-- Manufacturing investments continue to sustain the country’s economic growth. Central Bank data reveal that foreign direct investments (FDIs) for the first 10 months of 2016 reached USD6.2 billion and the manufacturing sector was among the primary recipients of fresh investments. --


Manila, 28 February 2017 – Commercial real estate services company Colliers International sees more manufacturing investments flowing into the country over the medium term given the investments pledged by foreign businessmen during President Duterte’s visit to Japan and China in October last year. Among these include Toyota’s and Mitsubishi’s commitments to expand their assembly operations in the Philippines. More manufacturing investments should result in greater demand for industrial space and facilities particularly in the Cavite-Laguna-Batangas corridor, the country’s main industrial hub.

Total investment pledges registered with the Philippine Economic Zone Authority (PEZA) for the first nine months of the year reached PHP93.3 billion (USD1.9 billion). The Cavite-Laguna-Batangas region cornered 28% of the total investment commitments from January to September 2016. According to PEZA, “majority” of the investments in the region are intended for manufacturing projects. This indicates that the Cavite-Laguna-Batangas region should expect more manufacturing investments in the medium term.

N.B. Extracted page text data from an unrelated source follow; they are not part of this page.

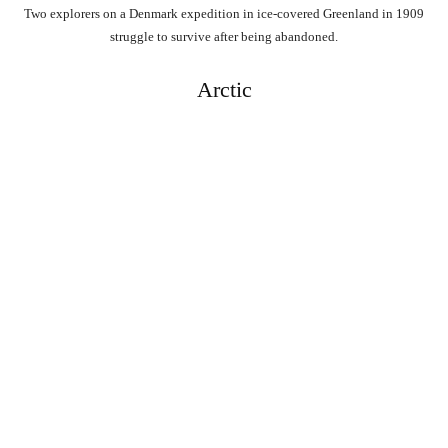
Two explorers on a Denmark expedition in ice-covered Greenland in 1909
struggle to survive after being abandoned.
Arctic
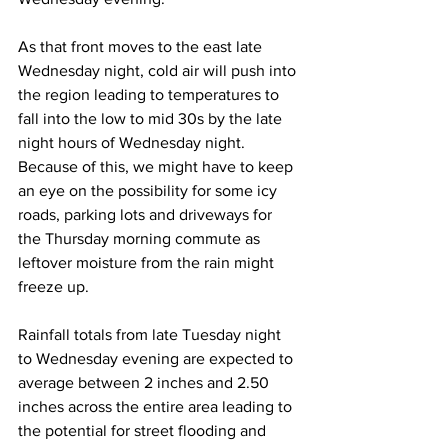
As that front moves to the east late 
Wednesday night, cold air will push into 
the region leading to temperatures to 
fall into the low to mid 30s by the late 
night hours of Wednesday night.  
Because of this, we might have to keep 
an eye on the possibility for some icy 
roads, parking lots and driveways for 
the Thursday morning commute as 
leftover moisture from the rain might 
freeze up.  
Rainfall totals from late Tuesday night 
to Wednesday evening are expected to 
average between 2 inches and 2.50 
inches across the entire area leading to 
the potential for street flooding and 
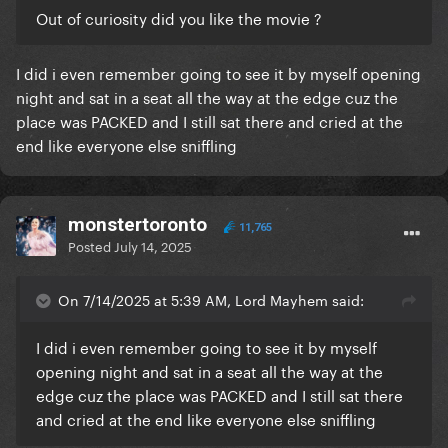
Out of curiosity did you like the movie ?
I did i even remember going to see it by myself opening
night and sat in a seat all the way at the edge cuz the
place was PACKED and I still sat there and cried at the
end like everyone else sniffling
monstertoronto
11,765
Posted
July 14, 2025
On 7/14/2025 at 5:39 AM, Lord Mayhem said:
I did i even remember going to see it by myself
opening night and sat in a seat all the way at the
edge cuz the place was PACKED and I still sat there
and cried at the end like everyone else sniffling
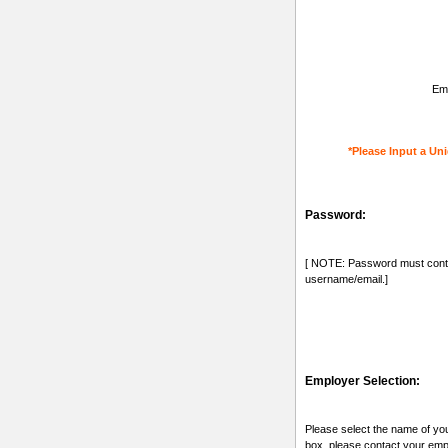
Ema
*Please Input a Uni
Password:
[ NOTE: Password must conta
username/email.]
Employer Selection:
Please select the name of you
box, please contact your emp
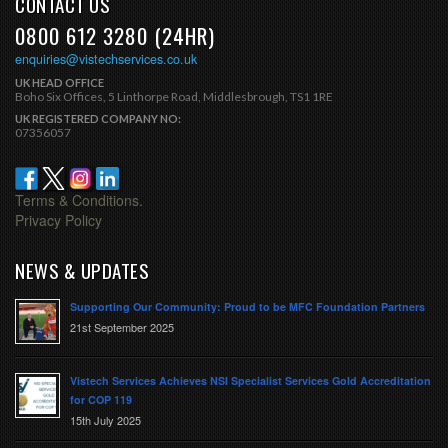
CONTACT US
0800 612 3280 (24HR)
enquiries@vistechservices.co.uk
UK HEAD OFFICE
Boho Six Offices, 5 Linthorpe Road, Middlesbrough, TS1 1RE
UK REGISTERED COMPANY NO:
07356057
Terms & Conditions.
Privacy Policy
NEWS & UPDATES
Supporting Our Community: Proud to be MFC Foundation Partners
21st September 2025
Vistech Services Achieves NSI Specialist Services Gold Accreditation
for COP 119
15th July 2025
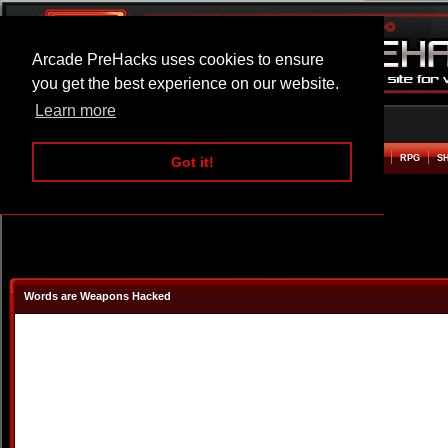
Arcade PreHacks uses cookies to ensure
you get the best experience on our website.
Learn more
HOME
ACTION
ADVENTURE
ARCADE
BEAT EM UP
DEFENCE
RACING
RPG
S
Got it!
Words are Weapons Hacked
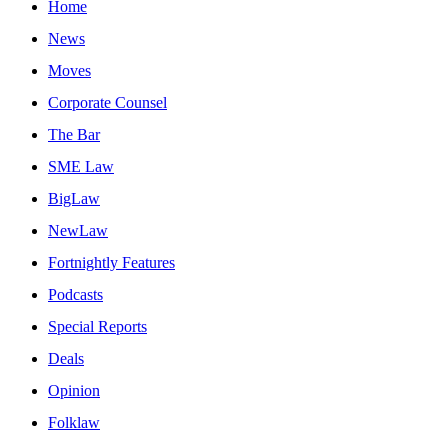
Home
News
Moves
Corporate Counsel
The Bar
SME Law
BigLaw
NewLaw
Fortnightly Features
Podcasts
Special Reports
Deals
Opinion
Folklaw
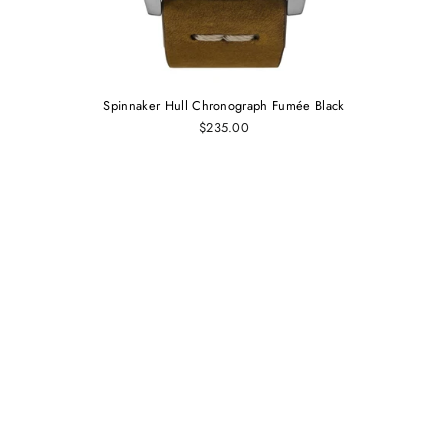
Spinnaker Hull Chronograph Fumée Black
$235.00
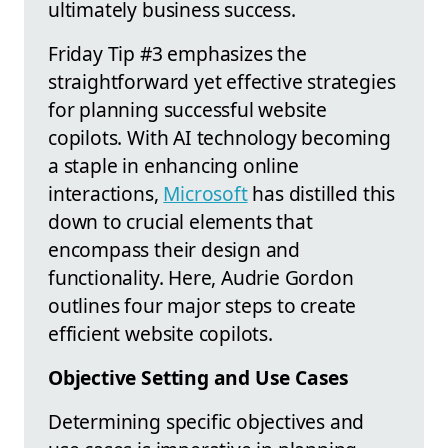
ultimately business success.
Friday Tip #3 emphasizes the
straightforward yet effective strategies
for planning successful website
copilots. With AI technology becoming
a staple in enhancing online
interactions,
Microsoft
has distilled this
down to crucial elements that
encompass their design and
functionality. Here, Audrie Gordon
outlines four major steps to create
efficient website copilots.
Objective Setting and Use Cases
Determining specific objectives and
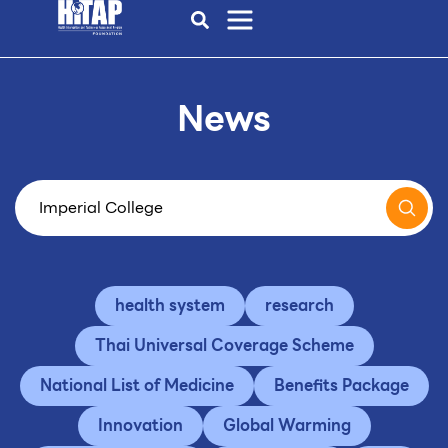
News
health system
research
Thai Universal Coverage Scheme
National List of Medicine
Benefits Package
Innovation
Global Warming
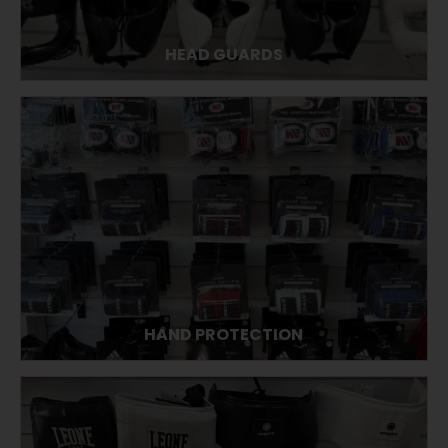
HEAD GUARDS
HAND PROTECTION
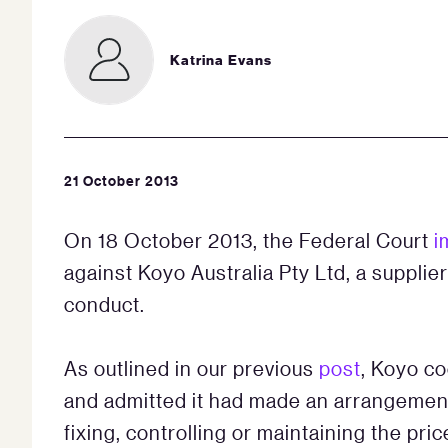
Katrina Evans
21 October 2013
On 18 October 2013, the Federal Court
i
against Koyo Australia Pty Ltd, a supplier
conduct.
As outlined in our previous
post
, Koyo c
and admitted it had made an arrangement w
fixing, controlling or maintaining the pri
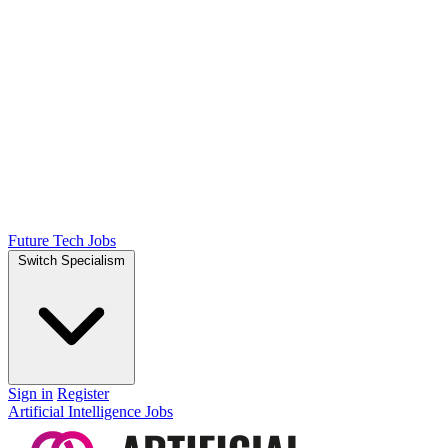
Future Tech Jobs
Switch Specialism
Sign in
Register
Artificial Intelligence Jobs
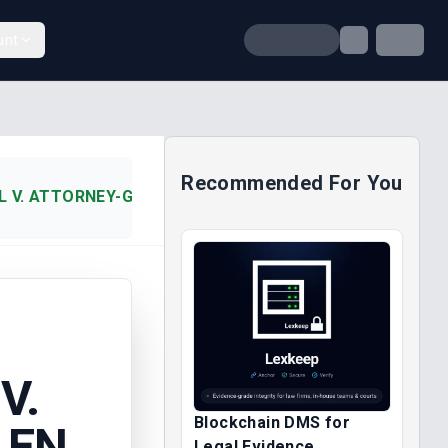
unt
Recommended For You
 V. ATTORNEY-GENERAL OF EN (1987)
V.
Blockchain DMS for
 EN
Legal Evidence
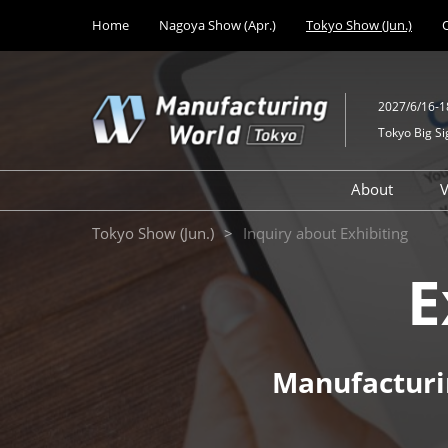
Press
Skip
Home
Nagoya Show (Apr.)
Tokyo Show (Jun.)
Escape
to
to
content
close
the
2027/6/16-1
menu.
Tokyo Big Si
About
V
Design M
Tokyo Show (Jun.)
Inquiry about Exhibiting
Solutions
E
Mechanic
Technolo
Medical 
Developm
Manufacturi
Factory Fa
Equipmen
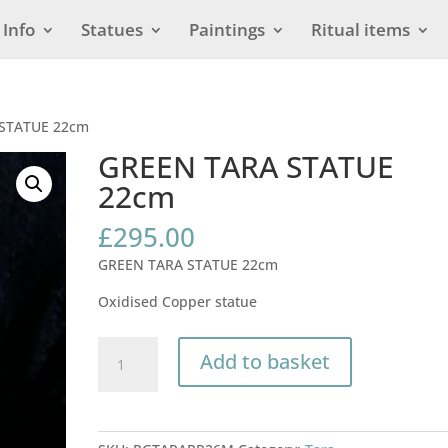
Info
Statues
Paintings
Ritual items
 STATUE 22cm
GREEN TARA STATUE
22cm
£
295.00
GREEN TARA STATUE 22cm
Oxidised Copper statue
GREEN
Add to basket
TARA
STATUE
22cm
quantity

A slight increase in industrial stock coupled with an uptick in demand led to a decline in the overall vacancy of Cavite, Laguna, and Batangas industrial stock to 9.5% as of H2 2016 from 10.1% in the first six months of 2016. The decline in vacancy is not surprising as major manufacturing investors continue to gravitate toward the Cavite-Laguna-Batangas area due to its proximity to the country’s capital, availability of adequately-skilled labor force, relatively cheaper wages, and improving infrastructure. Crucial in funneling more manufacturing investments to the Cavite-LagunaBatangas corridor is the planned revival of a rail cargo between Manila port and an inland container terminal facility in Laguna.

Aside from Southern Luzon, interest in other viable locations for industrial park development such as Central Luzon has also been increasing. According to Bases Conversion Development Authority (BCDA) about 20 Japanese firms have expressed interest to put up facilities in Clark Green City while a mix of local and foreign manufacturers are exploring the possibility of establishing operations in the 31- hectare Alviera Industrial Park in Porac, Pampanga.

Colliers proposes that developers take advantage of the current administration’s thrust of developing more industrial zones throughout the country. The government, on the other hand, will only be able to entice more firms to develop industrial space if it releases concrete and consistent policies guiding the grant of incentives to industrial park developers and their locators.